A gay high school basketball player in Kentucky got an unsettling surprise when he received his senior yearbook: he was omitted from his team's tribute page while every other player on the team, including underclassmen, was pictured.
Dalton Maldonado, who came out earlier this year, wrote on Facebook about the discovery and why he thinks homophobia is to blame:
“My school also didn't approve [of me being gay]. I would hear things that teachers would say, and many media outlets would say I “claimed” this happened in spite of the pictures and text messages I had from my coaches as proof. Then I had a person [affiliated] with the school tell me what they had learned about the school attempting to cover up the whole stor[y]. I recently saw my senior yearbook, I flipped right to the sports basketball page only to find my senior basketball picture missing…which devastated me.”

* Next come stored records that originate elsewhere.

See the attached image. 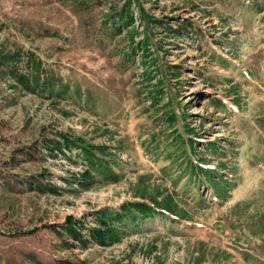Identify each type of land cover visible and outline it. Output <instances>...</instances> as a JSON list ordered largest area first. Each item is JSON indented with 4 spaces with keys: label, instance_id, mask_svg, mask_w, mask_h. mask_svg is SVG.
<instances>
[{
    "label": "rangeland",
    "instance_id": "obj_1",
    "mask_svg": "<svg viewBox=\"0 0 264 264\" xmlns=\"http://www.w3.org/2000/svg\"><path fill=\"white\" fill-rule=\"evenodd\" d=\"M0 264H264V0H0Z\"/></svg>",
    "mask_w": 264,
    "mask_h": 264
},
{
    "label": "trees",
    "instance_id": "obj_2",
    "mask_svg": "<svg viewBox=\"0 0 264 264\" xmlns=\"http://www.w3.org/2000/svg\"><path fill=\"white\" fill-rule=\"evenodd\" d=\"M65 138L63 140H65L67 142L71 141V139L69 137H65ZM73 143H74V141H73ZM215 187H216V189L218 191H222V189H221L222 186H221L220 183H217ZM153 200H152V202H153ZM155 207H156L155 205L152 206V205H150L148 203H141V202L128 203V202H126V203H124L121 206V208L119 209L118 212H115V211H111L109 209H106V211H104V213H102V215L103 216L112 217V218H116L117 220H120V219H123V216L126 215V214H128V215L133 214V213H131V210L132 211L141 210L144 213L143 215L146 216V214L153 213L154 211L156 212L159 209V206H157V209ZM165 208L166 207H164L163 209H165ZM105 228H107L106 235L98 236L97 237V240L100 243H103V244H105L107 240H110V241L116 240V241H118V236L120 234L119 233L120 231L119 230H116V228L112 225V223L107 224L105 226ZM93 233H94V231L91 232L92 235H93Z\"/></svg>",
    "mask_w": 264,
    "mask_h": 264
}]
</instances>
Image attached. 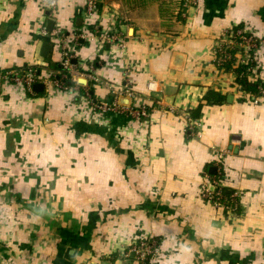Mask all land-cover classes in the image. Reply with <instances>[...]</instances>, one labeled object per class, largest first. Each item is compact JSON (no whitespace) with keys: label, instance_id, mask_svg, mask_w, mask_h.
<instances>
[{"label":"crops","instance_id":"crops-1","mask_svg":"<svg viewBox=\"0 0 264 264\" xmlns=\"http://www.w3.org/2000/svg\"><path fill=\"white\" fill-rule=\"evenodd\" d=\"M85 5L0 0V70L58 77L67 50L96 77L69 80L78 92L0 83V264H140L125 256L139 236L159 241L149 264H264V0H98L92 17ZM238 25L259 39L257 92L215 61ZM210 89L226 99L202 106ZM115 99L149 114L92 104ZM220 175L238 212L201 196Z\"/></svg>","mask_w":264,"mask_h":264},{"label":"built area","instance_id":"built-area-1","mask_svg":"<svg viewBox=\"0 0 264 264\" xmlns=\"http://www.w3.org/2000/svg\"><path fill=\"white\" fill-rule=\"evenodd\" d=\"M57 5L58 0H44V6L49 11H54L57 8ZM97 10L98 0H86L85 12L88 17H92L93 15H95ZM41 33L50 37H57L59 35L57 31L48 32L45 26L41 27ZM104 39L109 43L118 44L121 48L125 46V43L120 39V36L116 31L112 30L111 33L107 34ZM258 48L259 39L252 31L245 29L243 26L236 27L228 30L226 37H224L216 44L215 61L220 64L224 61L225 58H231V54L228 51L233 49L235 52V57L240 61L239 63L243 65H248L249 63L252 64L248 67L247 71L249 74H253V72H255L256 70L255 59L258 58L257 56H255V52L256 50H258ZM61 66L62 70L58 77L55 74H49L44 79L38 78V75L40 73L34 66H30L29 68L24 70L6 71L5 73H2L0 71V83L3 81L13 82L15 84L23 85V87L27 91L32 92L34 84L36 82L42 81L46 85H52L66 90L69 88H73L76 92H78V86L73 87L71 86V84H67L66 80H76V77L78 75H87L88 77L96 79V77L92 73L76 69L72 63V54L67 50L63 52ZM122 92H126L129 95L133 94V92L129 88H125ZM85 93L88 94V91L86 90ZM260 97H264V87H260V96L255 97L254 101L258 103L260 101ZM92 104L95 108L99 109L102 112L116 111L126 113L134 118L147 116L149 114L146 107L133 108L120 106L119 103H117V99H115L111 103L92 102ZM206 176L208 177L207 174ZM223 187H225L223 184V177L220 175L219 178H215L210 182H203L200 185L201 196L205 200L231 213L234 210L235 206H233L232 203L229 204V202H234L236 201V199L234 195H230V201H228V203L223 202ZM159 250L160 246L155 238L139 236L132 244L130 249L125 253V256H129L133 253L138 262H144L148 258V256H150V258L157 256L159 254Z\"/></svg>","mask_w":264,"mask_h":264},{"label":"trees","instance_id":"trees-1","mask_svg":"<svg viewBox=\"0 0 264 264\" xmlns=\"http://www.w3.org/2000/svg\"><path fill=\"white\" fill-rule=\"evenodd\" d=\"M228 52L231 54V58H225L222 63L219 64L218 62H216V64L220 68H224V69H228V70H232V69L235 70V72L237 74V77H236L237 82L241 85V87L244 88L245 90L250 89L254 92H257L258 91V84L250 82L248 80V76H247L248 67L251 66L252 64L249 63L248 65H243V64L239 63L236 67H234L233 65L236 61V57L234 55L235 52L233 49L229 50ZM66 83L69 84V80H66ZM225 99H226L225 94H223L217 90L210 89L207 92V94L204 96V103H202L201 105L203 106V104H219V103H222ZM199 110H200V108L197 109V113H196L197 115H198ZM219 177H217V178H219ZM222 191H223V196H224L222 201L225 203H228V201H230L229 197L231 195V191L227 187H223ZM230 203H232L233 206H235L234 207L235 212H238L240 210V205L238 204L237 200L234 202H229V204ZM131 255L132 254H130V256ZM148 259H150V256H148V258L144 261V263H148Z\"/></svg>","mask_w":264,"mask_h":264},{"label":"water","instance_id":"water-1","mask_svg":"<svg viewBox=\"0 0 264 264\" xmlns=\"http://www.w3.org/2000/svg\"><path fill=\"white\" fill-rule=\"evenodd\" d=\"M53 25H54V20L50 19L49 22H48V28H49V30H52ZM50 47H51V44L48 43V42H45V43L43 44V54H44V55H48L49 50H50ZM43 87H44V85L41 84V83H39V84L37 83V84L34 85V88H35L36 90H38V89H42ZM122 100H123V99H122ZM123 101H124V100H123Z\"/></svg>","mask_w":264,"mask_h":264},{"label":"rangeland","instance_id":"rangeland-1","mask_svg":"<svg viewBox=\"0 0 264 264\" xmlns=\"http://www.w3.org/2000/svg\"><path fill=\"white\" fill-rule=\"evenodd\" d=\"M236 27H242L241 25H238V26H235V27H233V28H236ZM244 27V26H243ZM232 28V29H233ZM2 73H5L6 71L5 70H0ZM49 75V73H47V72H42V73H40L39 75H38V78L39 79H44L45 77H47ZM15 84V83H14ZM15 86H18V87H23V85H19V84H16ZM22 169H18L17 171L18 172H20ZM157 240V239H156ZM136 241V240H135ZM134 241V242H135ZM158 241V240H157ZM133 242V243H134ZM158 243H159V241H158ZM132 246V245H131ZM150 260H151V258L150 259H148V263H144V262H139L140 264H149L150 263Z\"/></svg>","mask_w":264,"mask_h":264}]
</instances>
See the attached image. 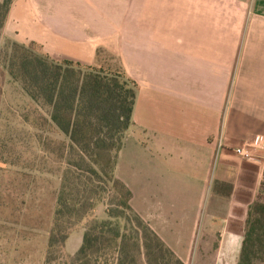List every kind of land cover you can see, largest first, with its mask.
<instances>
[{
	"label": "crops",
	"instance_id": "1",
	"mask_svg": "<svg viewBox=\"0 0 264 264\" xmlns=\"http://www.w3.org/2000/svg\"><path fill=\"white\" fill-rule=\"evenodd\" d=\"M2 34L85 64L114 54L136 83L116 166L132 206L178 255L201 232L213 264H237L264 202V149L235 152L264 136V0H12Z\"/></svg>",
	"mask_w": 264,
	"mask_h": 264
},
{
	"label": "trees",
	"instance_id": "2",
	"mask_svg": "<svg viewBox=\"0 0 264 264\" xmlns=\"http://www.w3.org/2000/svg\"><path fill=\"white\" fill-rule=\"evenodd\" d=\"M12 0H0V34ZM98 49L90 64L60 59L36 42H9L1 63L9 77L70 142L58 143L62 166L44 264H185L134 211L132 191L116 178L125 135L132 124L136 83L117 57ZM104 202L107 218H94L75 254L65 252L75 226ZM120 220L125 222L122 227ZM129 226L130 231H128ZM126 231H123L125 230ZM237 264H264V202L250 205Z\"/></svg>",
	"mask_w": 264,
	"mask_h": 264
},
{
	"label": "rangeland",
	"instance_id": "3",
	"mask_svg": "<svg viewBox=\"0 0 264 264\" xmlns=\"http://www.w3.org/2000/svg\"><path fill=\"white\" fill-rule=\"evenodd\" d=\"M13 41L1 32L0 60L2 52ZM112 62L121 64L118 58ZM69 142L50 120L49 108L34 102L21 84L9 77L0 61V264H44L62 170L54 152L58 143L68 145ZM116 178L121 180L117 175ZM260 198L264 200V191ZM105 208V203L100 202L94 212L75 226L66 242V253L77 252L85 227L94 218H107ZM120 223L124 227L125 222L120 220ZM202 235L197 234L194 253L178 255L165 244L185 264H213L218 237L208 235L201 239Z\"/></svg>",
	"mask_w": 264,
	"mask_h": 264
},
{
	"label": "built area",
	"instance_id": "4",
	"mask_svg": "<svg viewBox=\"0 0 264 264\" xmlns=\"http://www.w3.org/2000/svg\"><path fill=\"white\" fill-rule=\"evenodd\" d=\"M246 147H238L235 152L245 159L253 157V149H264V136L255 135L246 142Z\"/></svg>",
	"mask_w": 264,
	"mask_h": 264
}]
</instances>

Dalton is his team's starting point guard, and a star athlete. That hasn't stopped homophobes at his school and others from attacking him, however, as Out Sports reports:
[Dalton's] school has repeatedly refused to answer questions or disputed what Maldonado has claimed, despite various eye witnesses confirming that Maldonado was targeted by anti-gay harassment.
His deletion from this special spread in the yearbook is pretty telling. Maldonado has shared stories of discrimination by the school for the last few months, so it shouldn't be a surprise that people at Betsy Layne High School may demonstrate deep-seated homophobia by excluding him from such an important honor for recent high school graduates.
Dalton is staying positive, despite the treatment he's received, spreading his message to other LGBT youth:
“To the kid who isn't out and who is reading this…it's going to get better! You'll see that it's not as scary as you think and the people who truly love you will stick by your side and that's the people who you truly need in your life. To the parents who have a gay son or daughter, accept them. You don't know what they might already be facing. I want my message to be that life gets better so be who you are, embrace it! Just because you're gay doesn't mean that can stop you from doing anything you set your mind to.”